** Opening Extracted entries block **

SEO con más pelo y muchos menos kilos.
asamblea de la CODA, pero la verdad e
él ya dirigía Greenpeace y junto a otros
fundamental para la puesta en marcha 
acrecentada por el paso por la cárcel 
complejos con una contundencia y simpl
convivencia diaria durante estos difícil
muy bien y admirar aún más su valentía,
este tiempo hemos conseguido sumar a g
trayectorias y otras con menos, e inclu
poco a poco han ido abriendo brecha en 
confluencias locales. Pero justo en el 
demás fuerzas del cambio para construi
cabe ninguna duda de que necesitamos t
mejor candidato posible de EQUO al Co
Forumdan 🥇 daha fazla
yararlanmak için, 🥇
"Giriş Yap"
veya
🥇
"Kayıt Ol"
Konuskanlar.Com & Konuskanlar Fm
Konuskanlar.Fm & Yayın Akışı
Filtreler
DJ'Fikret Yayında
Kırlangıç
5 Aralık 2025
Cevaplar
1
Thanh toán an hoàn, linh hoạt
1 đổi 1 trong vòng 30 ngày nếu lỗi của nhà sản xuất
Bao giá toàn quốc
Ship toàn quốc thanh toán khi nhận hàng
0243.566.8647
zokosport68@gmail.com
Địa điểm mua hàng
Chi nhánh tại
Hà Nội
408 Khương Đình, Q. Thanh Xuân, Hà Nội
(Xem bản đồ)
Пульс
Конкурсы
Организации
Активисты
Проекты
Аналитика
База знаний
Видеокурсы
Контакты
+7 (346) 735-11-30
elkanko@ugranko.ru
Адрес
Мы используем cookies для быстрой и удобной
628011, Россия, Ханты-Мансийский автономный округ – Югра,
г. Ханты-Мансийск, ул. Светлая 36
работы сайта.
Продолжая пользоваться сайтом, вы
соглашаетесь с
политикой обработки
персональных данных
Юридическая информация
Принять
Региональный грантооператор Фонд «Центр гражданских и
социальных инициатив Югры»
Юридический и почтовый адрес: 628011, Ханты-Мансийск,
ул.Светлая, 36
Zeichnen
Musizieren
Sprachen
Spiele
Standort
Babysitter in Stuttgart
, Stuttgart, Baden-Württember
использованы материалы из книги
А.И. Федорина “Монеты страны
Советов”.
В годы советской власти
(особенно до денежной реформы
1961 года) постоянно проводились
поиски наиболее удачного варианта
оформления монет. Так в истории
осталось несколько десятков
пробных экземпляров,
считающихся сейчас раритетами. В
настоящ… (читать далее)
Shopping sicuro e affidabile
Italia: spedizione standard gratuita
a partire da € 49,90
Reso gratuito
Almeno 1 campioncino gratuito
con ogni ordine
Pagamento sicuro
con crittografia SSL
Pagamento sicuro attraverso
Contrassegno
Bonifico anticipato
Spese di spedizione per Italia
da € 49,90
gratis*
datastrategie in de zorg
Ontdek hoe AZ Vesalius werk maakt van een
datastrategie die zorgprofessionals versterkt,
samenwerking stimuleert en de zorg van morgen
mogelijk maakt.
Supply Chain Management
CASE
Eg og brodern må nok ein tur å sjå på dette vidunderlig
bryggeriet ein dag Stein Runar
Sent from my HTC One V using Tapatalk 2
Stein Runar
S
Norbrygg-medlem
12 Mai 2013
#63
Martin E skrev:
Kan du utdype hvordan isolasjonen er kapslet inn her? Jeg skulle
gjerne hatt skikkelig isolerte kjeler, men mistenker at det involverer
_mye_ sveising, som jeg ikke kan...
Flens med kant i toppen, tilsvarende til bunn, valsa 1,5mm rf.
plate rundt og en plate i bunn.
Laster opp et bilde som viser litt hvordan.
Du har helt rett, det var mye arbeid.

** Closing Extracted entries block **

Exercise aim: Please recast all the records above as a Markdown table with the columns Row and Text, giving each line of text a numbered row and leaving out blank lines.

Exercise result:
| Row | Text |
|---|---|
| 1 | SEO con más pelo y muchos menos kilos. |
| 2 | asamblea de la CODA, pero la verdad e |
| 3 | él ya dirigía Greenpeace y junto a otros |
| 4 | fundamental para la puesta en marcha  |
| 5 | acrecentada por el paso por la cárcel  |
| 6 | complejos con una contundencia y simpl |
| 7 | convivencia diaria durante estos difícil |
| 8 | muy bien y admirar aún más su valentía, |
| 9 | este tiempo hemos conseguido sumar a g |
| 10 | trayectorias y otras con menos, e inclu |
| 11 | poco a poco han ido abriendo brecha en  |
| 12 | confluencias locales. Pero justo en el  |
| 13 | demás fuerzas del cambio para construi |
| 14 | cabe ninguna duda de que necesitamos t |
| 15 | mejor candidato posible de EQUO al Co |
| 16 | Forumdan 🥇 daha fazla |
| 17 | yararlanmak için, 🥇 |
| 18 | "Giriş Yap" |
| 19 | veya |
| 20 | 🥇 |
| 21 | "Kayıt Ol" |
| 22 | Konuskanlar.Com & Konuskanlar Fm |
| 23 | Konuskanlar.Fm & Yayın Akışı |
| 24 | Filtreler |
| 25 | DJ'Fikret Yayında |
| 26 | Kırlangıç |
| 27 | 5 Aralık 2025 |
| 28 | Cevaplar |
| 29 | 1 |
| 30 | Thanh toán an hoàn, linh hoạt |
| 31 | 1 đổi 1 trong vòng 30 ngày nếu lỗi của nhà sản xuất |
| 32 | Bao giá toàn quốc |
| 33 | Ship toàn quốc thanh toán khi nhận hàng |
| 34 | 0243.566.8647 |
| 35 | zokosport68@gmail.com |
| 36 | Địa điểm mua hàng |
| 37 | Chi nhánh tại |
| 38 | Hà Nội |
| 39 | 408 Khương Đình, Q. Thanh Xuân, Hà Nội |
| 40 | (Xem bản đồ) |
| 41 | Пульс |
| 42 | Конкурсы |
| 43 | Организации |
| 44 | Активисты |
| 45 | Проекты |
| 46 | Аналитика |
| 47 | База знаний |
| 48 | Видеокурсы |
| 49 | Контакты |
| 50 | +7 (346) 735-11-30 |
| 51 | elkanko@ugranko.ru |
| 52 | Адрес |
| 53 | Мы используем cookies для быстрой и удобной |
| 54 | 628011, Россия, Ханты-Мансийский автономный округ – Югра, |
| 55 | г. Ханты-Мансийск, ул. Светлая 36 |
| 56 | работы сайта. |
| 57 | Продолжая пользоваться сайтом, вы |
| 58 | соглашаетесь с |
| 59 | политикой обработки |
| 60 | персональных данных |
| 61 | Юридическая информация |
| 62 | Принять |
| 63 | Региональный грантооператор Фонд «Центр гражданских и |
| 64 | социальных инициатив Югры» |
| 65 | Юридический и почтовый адрес: 628011, Ханты-Мансийск, |
| 66 | ул.Светлая, 36 |
| 67 | Zeichnen |
| 68 | Musizieren |
| 69 | Sprachen |
| 70 | Spiele |
| 71 | Standort |
| 72 | Babysitter in Stuttgart |
| 73 | , Stuttgart, Baden-Württember |
| 74 | использованы материалы из книги |
| 75 | А.И. Федорина “Монеты страны |
| 76 | Советов”. |
| 77 | В годы советской власти |
| 78 | (особенно до денежной реформы |
| 79 | 1961 года) постоянно проводились |
| 80 | поиски наиболее удачного варианта |
| 81 | оформления монет. Так в истории |
| 82 | осталось несколько десятков |
| 83 | пробных экземпляров, |
| 84 | считающихся сейчас раритетами. В |
| 85 | настоящ… (читать далее) |
| 86 | Shopping sicuro e affidabile |
| 87 | Italia: spedizione standard gratuita |
| 88 | a partire da € 49,90 |
| 89 | Reso gratuito |
| 90 | Almeno 1 campioncino gratuito |
| 91 | con ogni ordine |
| 92 | Pagamento sicuro |
| 93 | con crittografia SSL |
| 94 | Pagamento sicuro attraverso |
| 95 | Contrassegno |
| 96 | Bonifico anticipato |
| 97 | Spese di spedizione per Italia |
| 98 | da € 49,90 |
| 99 | gratis* |
| 100 | datastrategie in de zorg |
| 101 | Ontdek hoe AZ Vesalius werk maakt van een |
| 102 | datastrategie die zorgprofessionals versterkt, |
| 103 | samenwerking stimuleert en de zorg van morgen |
| 104 | mogelijk maakt. |
| 105 | Supply Chain Management |
| 106 | CASE |
| 107 | Eg og brodern må nok ein tur å sjå på dette vidunderlig |
| 108 | bryggeriet ein dag Stein Runar |
| 109 | Sent from my HTC One V using Tapatalk 2 |
| 110 | Stein Runar |
| 111 | S |
| 112 | Norbrygg-medlem |
| 113 | 12 Mai 2013 |
| 114 | #63 |
| 115 | Martin E skrev: |
| 116 | Kan du utdype hvordan isolasjonen er kapslet inn her? Jeg skulle |
| 117 | gjerne hatt skikkelig isolerte kjeler, men mistenker at det involverer |
| 118 | _mye_ sveising, som jeg ikke kan... |
| 119 | Flens med kant i toppen, tilsvarende til bunn, valsa 1,5mm rf. |
| 120 | plate rundt og en plate i bunn. |
| 121 | Laster opp et bilde som viser litt hvordan. |
| 122 | Du har helt rett, det var mye arbeid. |